According to an article in the Journal of the American Association of Nurse Practitioners, nurses discourage patients who smoke from trying to quit using e-cigarettes. "Currently, it is neither advisable for practitioners to recommend e-cigarettes for smoking cessation, nor is it recommended to commend patients for making the switch to e-cigarette use over traditional cigarette smoking."

In his blog Michael Siegal wonders whether we “have completely lost our mind?” 

“I just cannot understand how a nurse could possibly be advised not to commend a patient who successfully quit smoking. It is an amazing accomplishment and the patient deserves the highest commendation for such an achievement. To withhold such a commendation simply because you don't happen to like the methods the patient used is, frankly, sick. It suggests that the health of the patient doesn't matter. What matters is that the patient quits the way this particular nurse thinks is best. It is like a spit in the face to the estimated two million Americans who have successfully quit smoking using electronic cigarettes”

Some gloomy news too from Germany; a robust survey which included perceptions of relative risk between smoking and vaping revealed that over 60% of those surveyed thought e-cigarettes were as or more dangerous than cigarettes. Roughly equivalent figures for the US and UK, according to surveys conducted there would be around 40% and 25% respectively, although the UK trend is for increasing antipathy towards e-cigarettes.

You might expect that an august medical publication like The Lancet would acknowledge the role of e-cigarettes in the global drive to wean smokers away from cigarettes. Well, no. In its editorial concerning the latest WHO report, http://www.who.int/tobacco/publications/economics/nci-monograph-series-21/en/ it endorsed the recommendations about economic sanctions as the route to go and that was it. END of;

There was an intriguing article in The Guardian which asked the question why do bad ideas refuse to die?. This long article led off with the continued existence of flat-earthers and delved into the murky world of conspiracy theory – the American covered up alien arrival in 1947, the moon landing never happened and so on. Science is not immune from this plague of 'zombie ideas'.

The principle behind the peer review process should in theory make it “impossible to publish clownish, evidence-free hypotheses” But as reported in Scientific American magazine in 2011, “false positives and exaggerated results in peer-reviewed scientific studies have reached epidemic proportions in recent years,” Healthcare research seems the most problematic because of conflict of interest funding.

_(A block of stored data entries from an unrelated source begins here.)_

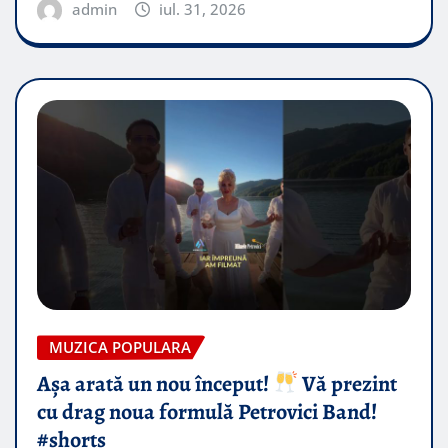
admin
iul. 31, 2026
MUZICA POPULARA
Așa arată un nou început!
Vă prezint
cu drag noua formulă Petrovici Band!
#shorts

The author notes “Nearly every academic inquirer I talked to while researching this subject says that the interface of research with publishing is seriously flawed. Partly because the incentives are all wrong – a “publish or perish” culture rewards academics for quantity of published research over quality. And partly because of the issue of “publication bias”: the studies that get published are the ones that have yielded hoped-for results. Studies that fail to show what they hoped for end up languishing in desk drawers”

This is certainly true in the world of illegal drug research. Try getting funding from the US National Institute for Drug Abuse for research that demonstrates anything other than the negative effects of drug use. I recall an article in The Lancet back in 1983 which clearly showed that you had more chance of getting a paper published showing the negative effects of cocaine on the foetus than one showing a null effect even if the latter had a more robust methodology.

And so I'm sure we are seeing the start of the growth of zombie ideas surrounding e-cigarettes and similar products resulting from a toxic mix of bureaucratic and scientific ideology and vested interests. I just wonder how long it will take for those propagating 'clownish' zombie ideas in this arena to find they have come back to haunt them.

And a quick final thought. According to a survey by Halo, an e-cigarette company out of the top 300 largest cities in America, Massachusetts has the highest number of vaping restrictions — 116 to be exact. Boston has 1.52 vape shops per 100,000 residents, earning it a spot in the top 10 for cities with the fewest vape shops. Guess which state just legalised cannabis? Go figure.